Communication of Statistics

Matt Triggs discusses the government's handling of the Covid-19 statistics. 

The Government communication strategy throughout the Coronavirus pandemic has been, on the whole, poor. Although there’s much to be said about the messaging, rollout of policy, and format of communication, they are not the subject of this blog, which will instead focus on the communication of statistics.

The UK Statistics Authority (UKSA), the Government statistics watchdog, is responsible for the Code of Practice for Statistics, which the Government and Government departments must follow at all times.  On 11th May, Sir David Norgrove, Chair of UKSA, wrote to Matt Hancock in his capacity as Secretary of State for Health asking for clarity on the definition of testing targets. Although the UKSA didn’t comment when the 100,000 daily test target for the end of April was announced, once it became clear that the Government was not being entirely open with the public (e.g. counting mailed rather than completed tests, including multiple tests from the same people), it became a matter of interest.

Following this, on 2nd June, Norgrove again wrote to Hancock seeking further clarity and reminding the Secretary of State of his obligation under the Code of Practice. This addressed issues with continued confusion between completed and mailed tests, the volume of repeated tests, the proportion of positive tests, and the lack of clear notes and data. In a strongly worded statement, Norgrove wrote that testing statistics “...fall well short of expectations [of the code of practice]. It is not surprising that given their inadequacy data on testing are so widely criticised and often mistrusted.”

In addition to the official watchdog, other notable statisticians have been critical. Speaking on 10th May to Andrew Marr, Professor Sir David Spiegelhalter, former President of the Royal Statistical Society and chairman of the Winton Centre for Risk and Evidence Communication described the daily press conferences as “number theatre” and “not trustworthy statistics” - citing (for example) the daily reported numbers of hospital deaths. 

Indeed, on 8th June, Hancock claimed that there were “no deaths in London hospitals” which, due to the reporting lag, is simply not true. When working with imperfect data (which this definitely is), it is especially important to bear in mind the assumptions and conditions on which they have been collected and to ensure that these are communicated clearly. The experts that were typically present at the daily briefings made a reasonable attempt to express these when voicing over the figures, but Ministers have not been as careful. In fact, there were four deaths - each of whose family would have heard the Secretary of State for Health not just treat them as a statistic, but forget they exist at all.

Even before the current COVID-19 crisis, the Government had a questionable record in the communication of statistics. The 50,000 additional nurses for the NHS pledged in the 2019 General Election illustrates another example of the willingness of the Johnson government to play “fast and loose” with figures.
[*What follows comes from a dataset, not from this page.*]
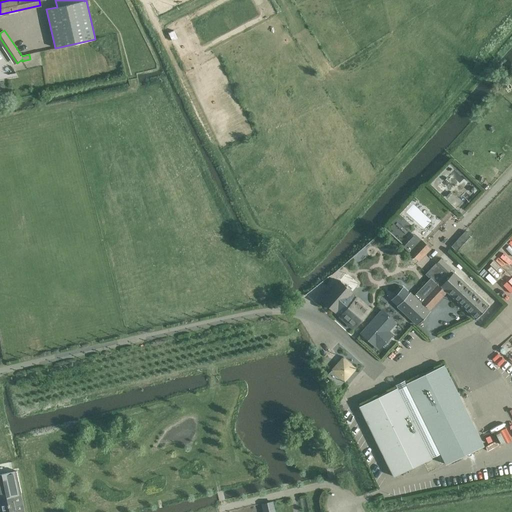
[(392,224),(399,236),(412,229),(405,217),(392,224)]
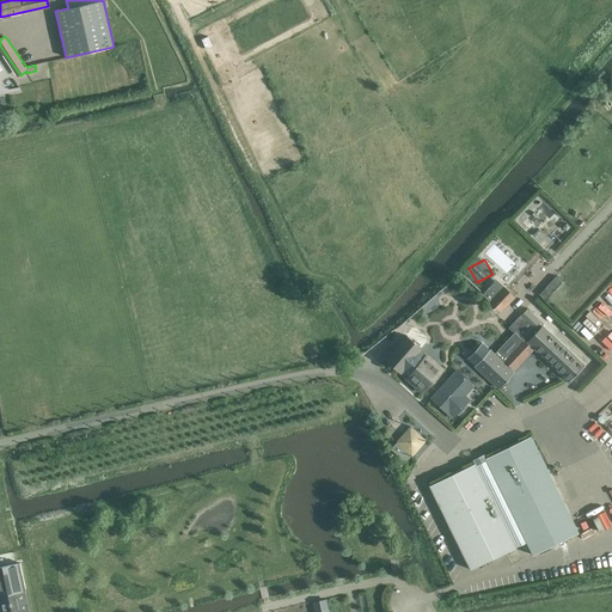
[(491,273),(479,286),(484,291),(497,277),(491,273)]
Although not egregious enough to incur comments from the UKSA, it certainly was not a clear and transparent communication of policy and statistics. Although the argument was sound (more nurses would be working in the NHS if you could convince people not to leave), expressing this nuance was seemingly not as important as the snappy one-liner and served only to anger and confuse the voters and the press.

The general public should not have to have a high degree of statistical literacy in order to understand complex official data (with an appreciation of the necessary caveats and assumptions) put in front of them, but the onus should be on politicians and leaders to communicate statistics fairly and clearly.

Statistics should serve good governance and policymaking, and not be used to mislead the public. It might be too much to ask that politicians don’t cherry-pick statistics to support their arguments at election time, but using a smokescreen of data to hide government failings during a pandemic is not acceptable.

Matt is a statistician and data scientist working in financial services. Currently based in Nottingham, his current interests are not going out, remaining socially distanced, and tearing out the longest hair he’s had in 15 years watching daily press conferences.